Anne Zieger is a healthcare journalist who has written about the industry for 30 years. Her work has appeared in all of the leading healthcare industry publications, and she's served as editor in chief of several healthcare B2B sites.

2 Comments

  • Well said. It absolutely amazes me in our business where we transfer tens of thousands of records to the patients themselves, how many tell us that when going to a new doctor (GP), that new doctor will refuse a copy of the historical record in favour of starting a brand new one along with asking some questions to the patient. It seems that humankind has a resistance to “learning from history.”

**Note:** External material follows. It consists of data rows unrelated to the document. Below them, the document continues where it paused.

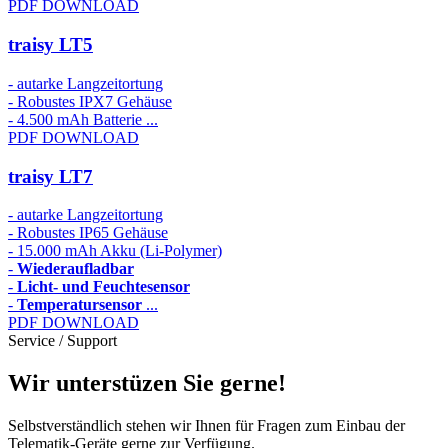
PDF DOWNLOAD
traisy LT5
- autarke Langzeitortung
- Robustes IPX7 Gehäuse
- 4.500 mAh Batterie ...
PDF DOWNLOAD
traisy LT7
- autarke Langzeitortung
- Robustes IP65 Gehäuse
- 15.000 mAh Akku (Li-Polymer)
-
Wiederaufladbar
-
Licht- und Feuchtesensor
-
Temperatursensor
...
PDF DOWNLOAD
Service / Support
Wir unterstüzen Sie gerne!
Selbstverständlich stehen wir Ihnen für Fragen zum Einbau der
Telematik-Geräte gerne zur Verfügung.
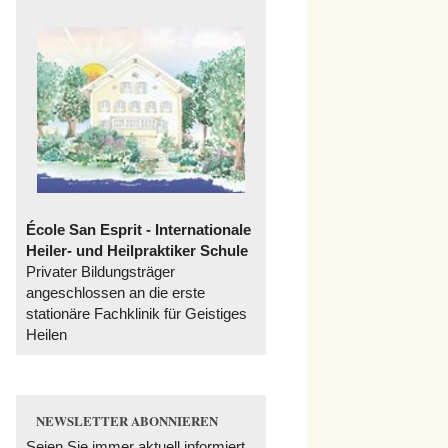
École San Esprit - Internationale
Heiler- und Heilpraktiker Schule
Privater Bildungsträger
angeschlossen an die erste
stationäre Fachklinik für Geistiges
Heilen
NEWSLETTER ABONNIEREN
Seien Sie immer aktuell informiert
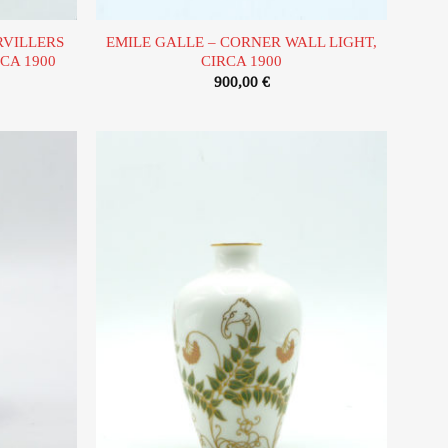
RVILLERS
EMILE GALLE – CORNER WALL LIGHT,
RCA 1900
CIRCA 1900
900,00
€
Ajouter
Ajouter
à la liste
à la liste
d’envies
d’envies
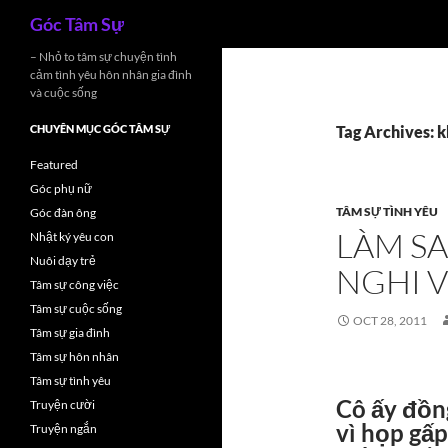
Search
Góc Tâm Sự
Skip
– Nhỏ to tâm sự chuyện tình
cảm tình yêu hôn nhân gia đình
to
và cuộc sống
content
CHUYÊN MỤC GÓC TÂM SỰ
Tag Archives: 
Featured
Góc phụ nữ
TÂM SỰ TÌNH YÊU
Góc đàn ông
LÀM SA
Nhật ký yêu con
Nuôi dạy trẻ
NGHI V
Tâm sự công việc
Tâm sự cuộc sống
OCT 28, 2011
Tâm sự gia đình
Tâm sự hôn nhân
Tâm sự tình yêu
Cô ấy đồng
Truyện cười
vì họp gấp 
Truyện ngắn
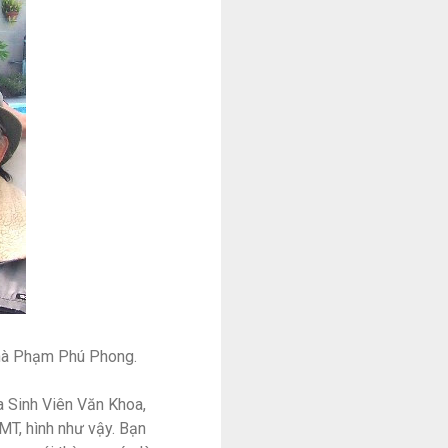
nhà Phạm Phú Phong.
!
 Sinh Viên Văn Khoa,
 MT, hình như vậy. Bạn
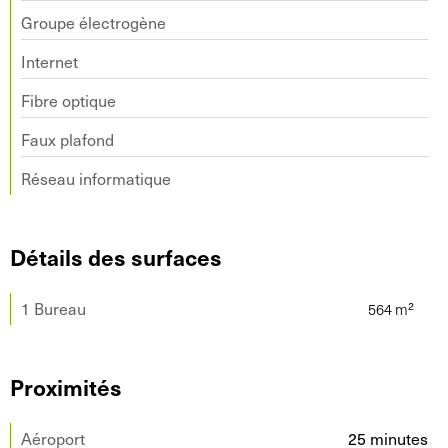
Groupe électrogène
Internet
Fibre optique
Faux plafond
Réseau informatique
Détails des surfaces
1 Bureau
Proximités
Aéroport
25 minutes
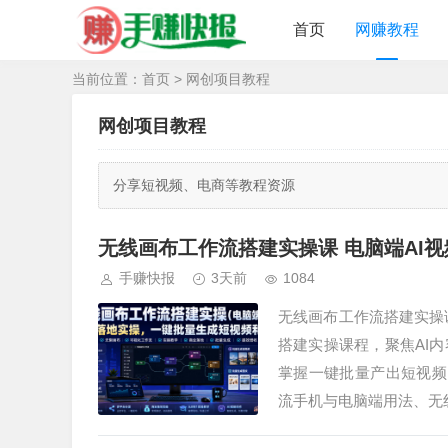
首页
网赚教程
当前位置：
首页
>
网创项目教程
网创项目教程
分享短视频、电商等教程资源
无线画布工作流搭建实操课 电脑端AI
手赚快报
3天前
1084
无线画布工作流搭建实操
搭建实操课程，聚焦AI
掌握一键批量产出短视频、
流手机与电脑端用法、无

  • Also, well said. I would add that some in the ‘urgent care clinic’ world, EMR’s seem to be mainly for billing, since, ‘who would keep going to one’ instead of normally going to their own doctor. Of course, real world is urgi centers tend to have somewhat better hours, and a few, at least are actually part of ‘real’ hospital and related system networks. The records really count. However, some undertrained ‘receptionist’ type at the front desk who doesn’t understand what this is about, that there are emergencies that fall short of the need for an ER, and that the place is part of a system rather then just a ‘drop in’ center, won’t understand or care about what the would be patient is saying.

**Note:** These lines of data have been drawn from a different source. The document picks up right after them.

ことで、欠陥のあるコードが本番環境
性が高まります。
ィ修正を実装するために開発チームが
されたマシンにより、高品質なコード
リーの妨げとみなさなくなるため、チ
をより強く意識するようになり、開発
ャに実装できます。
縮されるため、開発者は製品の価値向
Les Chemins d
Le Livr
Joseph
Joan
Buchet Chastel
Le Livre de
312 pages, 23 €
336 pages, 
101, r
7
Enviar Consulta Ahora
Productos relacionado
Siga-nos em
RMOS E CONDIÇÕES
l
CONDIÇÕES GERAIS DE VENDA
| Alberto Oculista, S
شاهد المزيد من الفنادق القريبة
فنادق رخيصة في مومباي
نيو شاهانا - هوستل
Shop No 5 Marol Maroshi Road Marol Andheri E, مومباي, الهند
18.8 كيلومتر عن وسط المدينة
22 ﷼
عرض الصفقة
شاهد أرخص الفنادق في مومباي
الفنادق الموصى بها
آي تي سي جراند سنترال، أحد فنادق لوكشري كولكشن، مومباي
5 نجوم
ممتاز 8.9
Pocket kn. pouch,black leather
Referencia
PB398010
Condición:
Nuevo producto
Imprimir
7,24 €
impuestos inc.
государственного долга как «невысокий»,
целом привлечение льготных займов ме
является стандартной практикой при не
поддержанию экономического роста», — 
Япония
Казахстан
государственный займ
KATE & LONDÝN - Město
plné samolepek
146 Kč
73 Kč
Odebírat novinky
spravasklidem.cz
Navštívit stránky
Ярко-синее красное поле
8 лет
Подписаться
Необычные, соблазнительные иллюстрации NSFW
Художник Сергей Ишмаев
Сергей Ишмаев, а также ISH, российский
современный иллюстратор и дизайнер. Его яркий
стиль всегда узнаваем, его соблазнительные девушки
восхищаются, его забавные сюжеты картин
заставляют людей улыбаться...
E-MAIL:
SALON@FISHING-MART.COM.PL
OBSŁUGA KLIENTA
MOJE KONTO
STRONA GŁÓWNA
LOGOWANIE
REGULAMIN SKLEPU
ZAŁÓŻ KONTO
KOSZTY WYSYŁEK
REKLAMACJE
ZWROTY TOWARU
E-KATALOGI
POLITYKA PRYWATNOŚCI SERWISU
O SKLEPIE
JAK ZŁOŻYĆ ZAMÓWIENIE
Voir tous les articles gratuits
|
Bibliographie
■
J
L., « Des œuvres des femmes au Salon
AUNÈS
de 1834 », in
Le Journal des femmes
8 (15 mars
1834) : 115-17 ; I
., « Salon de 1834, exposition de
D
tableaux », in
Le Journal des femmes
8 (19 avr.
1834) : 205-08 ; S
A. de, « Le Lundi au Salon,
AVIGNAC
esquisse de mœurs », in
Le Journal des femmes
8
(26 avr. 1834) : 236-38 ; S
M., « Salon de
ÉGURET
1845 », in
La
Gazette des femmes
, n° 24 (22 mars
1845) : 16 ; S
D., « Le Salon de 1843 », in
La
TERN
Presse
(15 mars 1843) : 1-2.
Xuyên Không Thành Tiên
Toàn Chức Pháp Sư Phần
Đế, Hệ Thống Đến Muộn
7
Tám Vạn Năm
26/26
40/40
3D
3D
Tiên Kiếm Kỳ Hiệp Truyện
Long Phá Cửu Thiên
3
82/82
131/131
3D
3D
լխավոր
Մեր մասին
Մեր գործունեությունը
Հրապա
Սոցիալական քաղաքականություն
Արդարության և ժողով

    I tend to have a ‘thing’ against urgi centers, since most around me seem to ooze with mediocrity. My ‘favorite’ used to generate 911 ambulance calls on patients at least once or twice a day since the so called ER doctors in it couldn’t handle anything close to a real emergency. I dispatched some of those ambulance calls (as a volunteer for the local ambulance corp). In one case, our medical director heard such a call on his radio from a block away, and arrived to find a cardiac patient just dumped on a stretcher in a back room unattended since they were clueless on how to help the patient. IOTW, at least in some of these urgi centers, there can be a real atmosphere of incompetence and ‘who cares’, that it’s just for the money rather than real medical care.

    Even in an urgi center, there should ge ‘triage’. It can’t safely be about time of day, or who got there first, but rather who needs and can benefit from actual urgent care. But this attitude still exists in many practices, not just urgi centers. You call in with an emergency, say a broken arm, and they offer you an appointment to do the cast in just 8 weeks!